Até parece piada, por ter feito uma rima, mas o que é facto é que de piada não tem nada, mas de sabor, aiiiiiii.

O Post it Amarelo partilho mais uma das suas receitas comigo e eu achei que devia partilhar convosco. Aqui fica.

“Gosto de cozinhar.

Feriado em casa é automaticamente sinónimo de mais tempo para espreitar os food blogs da moda ou para me perder entre páginas, nos livros de culinária que abundam por cá. Uma vez por outra, apetece-me recriar os pratos que nos fazem babar nos bons restaurantes. Quase sempre tradicionais, quase sempre numa linha de aperfeiçoamento: o melhor arroz de pato ou um bacalhau à brás que não seja enjoativo. Depois, sobretudo à noite, ou com o calor, quero uma salada de frango que me saiba pela vida, ou uma combinação de vegetais que convença a família (são difíceis). Uma sopa diferente – no ano passado, andava louca por um caldo de caril que só eu e o meu irmão verdadeiramente apreciámos. Na maioria das vezes, porém, limito-me a inventar. Empadão de pato, com couve-flor em vez de batata, ou um risotto de cogumelos com um creme de soja capaz de fazer qualquer um delirar.

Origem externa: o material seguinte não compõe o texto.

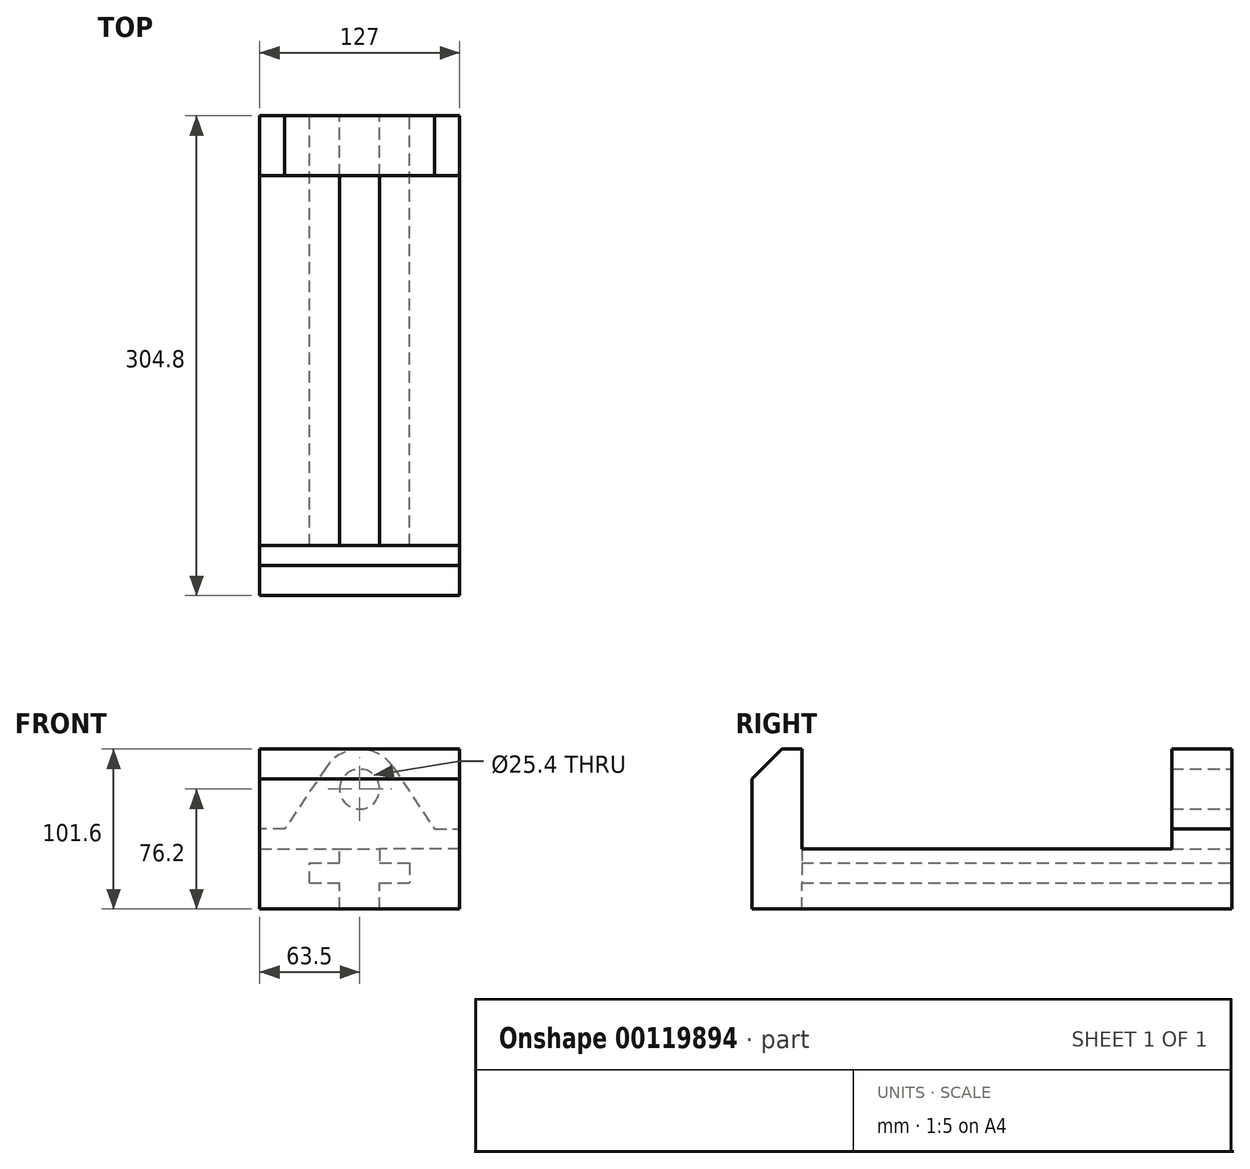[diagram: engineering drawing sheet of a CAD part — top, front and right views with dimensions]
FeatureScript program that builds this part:
annotation { "Feature Type Name" : "Feature", "Feature Type Description" : "" }
export const myFeature = defineFeature(function(context is Context, id is Id, definition is map)
    precondition{}
    {
        {
            var Q0;
            Q0=qCreatedBy(makeId("Front.planeOp"),FACE);
            var sketch = newSketch(context, id + "F0", { "sketchPlane" : qUnion([Q0])});
            skLineSegment(sketch, "E0.bottom", {"start": v(-63.5, 0) * mm, "end": v(63.5, 0) * mm});
            skLineSegment(sketch, "E0.left", {"start": v(-63.5, 0) * mm, "end": v(-63.5, 50.8) * mm});
            skLineSegment(sketch, "E0.right", {"start": v(63.5, 0) * mm, "end": v(63.5, 50.8) * mm});
            skPoint(sketch, "E1", {"position": v(0, 101.6) * mm});
            skArc(sketch, "E2", {"start": v(21.1, 90.35) * mm, "mid": v(0, 101.6) * mm, "end": v(-21.1, 90.35) * mm});
            skCircle(sketch, "E3", {"center": v(0, 76.2) * mm, "radius": 12.7 * mm});
            skLineSegment(sketch, "E4", {"start": v(21.1, 90.35) * mm, "end": v(47.62, 50.8) * mm});
            skLineSegment(sketch, "E5", {"start": v(47.62, 50.8) * mm, "end": v(63.5, 50.8) * mm});
            skLineSegment(sketch, "E6", {"start": v(-21.1, 90.35) * mm, "end": v(-47.62, 50.8) * mm});
            skLineSegment(sketch, "E7", {"start": v(-47.63, 50.8) * mm, "end": v(-63.5, 50.8) * mm});
            skLineSegment(sketch, "E8", {"start": v(0, 0) * mm, "end": v(0, 101.6) * mm});
            skSolve(sketch);
        }
        {
            var Q0;
            Q0 = qSketchRegion(id + "F0", true);
            extrude(context, id + "F1", {"entities" : qUnion([Q0]), "depth" : 38.1 * mm});
        }
        {
            var Q0;
            Q0=qCreatedBy(makeId("Right.planeOp"),FACE);
            var sketch = newSketch(context, id + "F2", { "sketchPlane" : qUnion([Q0])});
            skLineSegment(sketch, "E9.bottom", {"start": v(0, 0) * mm, "end": v(-304.8, 0) * mm});
            skLineSegment(sketch, "E9.top", {"start": v(0, 38.1) * mm, "end": v(-273.05, 38.1) * mm});
            skLineSegment(sketch, "E9.left", {"start": v(0, 0) * mm, "end": v(0, 38.1) * mm});
            skLineSegment(sketch, "E9.right", {"start": v(-304.8, 0) * mm, "end": v(-304.8, 82.55) * mm});
            skLineSegment(sketch, "E10", {"start": v(-38.1, 101.6) * mm, "end": v(0, 101.6) * mm, "construction": true});
            skPoint(sketch, "E11", {"position": v(-304.8, 38.1) * mm});
            skLineSegment(sketch, "E12", {"start": v(-304.8, 82.55) * mm, "end": v(-285.75, 101.6) * mm});
            skLineSegment(sketch, "E13", {"start": v(-285.75, 101.6) * mm, "end": v(-273.05, 101.6) * mm});
            skLineSegment(sketch, "E14", {"start": v(-273.05, 101.6) * mm, "end": v(-273.05, 38.1) * mm});
            skSolve(sketch);
        }
        {
            var Q0;
            Q0 = qSketchRegion(id + "F2", true);
            extrude(context, id + "F3", {"entities" : qUnion([Q0]), "operationType" : NewBodyOperationType.ADD, "oppositeDirection" : true, "depth" : 63.5 * mm, "hasSecondDirection" : true, "secondDirectionOppositeDirection" : false, "secondDirectionDepth" : 63.5 * mm});
        }
        {
            var Q0;
            Q0=qCreatedBy(makeId("Front.planeOp"),FACE);
            var sketch = newSketch(context, id + "F4", { "sketchPlane" : qUnion([Q0])});
            skLineSegment(sketch, "E15.bottom", {"start": v(-12.7, 0) * mm, "end": v(12.7, 0) * mm});
            skLineSegment(sketch, "E15.left", {"start": v(-12.7, 0) * mm, "end": v(-12.7, 16.51) * mm});
            skLineSegment(sketch, "E15.right", {"start": v(12.7, 0) * mm, "end": v(12.7, 16.51) * mm});
            skLineSegment(sketch, "E16", {"start": v(-31.75, 16.51) * mm, "end": v(-12.7, 16.51) * mm});
            skLineSegment(sketch, "E17.trimOffspring", {"start": v(12.7, 16.51) * mm, "end": v(31.75, 16.51) * mm});
            skLineSegment(sketch, "E18", {"start": v(-31.75, 16.51) * mm, "end": v(-31.75, 29.21) * mm});
            skLineSegment(sketch, "E19", {"start": v(-31.75, 29.21) * mm, "end": v(-12.7, 29.21) * mm});
            skLineSegment(sketch, "E20", {"start": v(-12.7, 29.21) * mm, "end": v(-12.7, 38.1) * mm});
            skLineSegment(sketch, "E21", {"start": v(-12.7, 38.1) * mm, "end": v(12.7, 38.1) * mm});
            skLineSegment(sketch, "E22", {"start": v(12.7, 38.1) * mm, "end": v(12.7, 29.2) * mm});
            skLineSegment(sketch, "E23", {"start": v(12.7, 29.2) * mm, "end": v(31.75, 29.21) * mm});
            skLineSegment(sketch, "E24", {"start": v(31.75, 29.21) * mm, "end": v(31.75, 16.51) * mm});
            skSolve(sketch);
        }
        {
            var Q0;
            Q0 = qSketchRegion(id + "F4", true);
            extrude(context, id + "F5", {"entities" : qUnion([Q0]), "operationType" : NewBodyOperationType.REMOVE, "depth" : 273.05 * mm});
        }
    });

Hoje, todavia, quis algo simples e que enchesse as medidas do matulão de metro e noventa que se juntou ao meu almoço. Hambúrguer com batatas fritas, o que mais? Fast food, but not so fast at all. Quarenta minutos para tudo, ingredientes frescos e um mega cogumelo portobello em vez da carne (para mim, que ele tem ainda muito receio da mudança). E eis o resultado:
As batatas:
Cortar em fatias gordas, de forma grosseira, depois de bem lavadas. Deixem a casca, poupa-vos trabalho e ficam perfeitas na mesma. Sal e pimenta no fim, as usual. 
A salada:
Tomate, pepino, alface (gosto daquela meio arroxeada nas pontas – não me lembro do nome) e nectarinas. Sim,nectarinas. Doces, suculentas e capazes de um toque inesperado numa combinação normal, temperada apenas com vinagre, quase nada de azeite, orégãos e sal grosso.
O ‘hambúrguer’:
Comprar pão daquele que não sabe a nada, mas que tem as sementes em cima, a lembrar os macdonalds desta vida. Reservar para mais tarde.
Lavar bem o cogumelo, besuntá-lo com tomate triturado e muito manjericão. Juntar uma colher de sobremesa demostarda e uma pitada de sal. O grelhador deve estar a aquecer ao lume, durante todo o processo. O cogumelo demora menos de cinco minutos a ficar no ponto, com algumas voltas pelo meio, para ficar bem passado e cheio de riscas dos dois lados. Vão esmagando com um garfo até estar bem fininho.
Já ouviram falar de fazer muita coisa ao mesmo tempo? Pois bem, esta é a receita ideal para o colocarem à prova. Enquanto o cogumelo ganha sabor no molho, e já depois de estar na grelha, deixem uma frigideira ao lado, com um fio de azeite (um fio real e não os rios de azeite que se vêem nos programas de TV) e passem por lá a cebola, cortada em tirinhas finas, até ficar translúcida. Juntem-lhe duas rodelas de beringela, quase sem espessura.
Estamos quase no fim! O cogumelo sai da grelha e entra o pão, que vai absorver os restos de tomate e ficar bem tostado, como se fosse outro. Não se esqueçam de colocar as duas fatias (de cima, e de baixo). Juntem-lhe uma fatia de queijo e sejam generosos aqui. Não é a este ponto da refeição que se vão preocupar com as calorias. Batatas fritas lá em cima, lembram-se? Usei daquele queijo que cortamos nós da bola, flamengo normal. Cortei o mais fino possível, que é sempre muito mais do que as fatias pré-cortadas. Suficiente, por isso! E não lamentavelmente triste como o outro (para este efeito, pois está claro). Ora o queijo vai para cima do pão, e é pressionado pelo garfo novamente. Lá fica até derreter, já com o cogumelo em cima. Quando o queijo começar a escorrer para o grelhador, está mais do que na hora de o passar para o prato.
Então, montar: pão, queijo, cogumelo, duas rodelas de tomate, beringela e a cebola dourada. Pão em cima, e um palito para agarrar tudo. Et voilá.
Quem precisa de ir comer fora?
E, a sério, quem precisa da carne aqui?”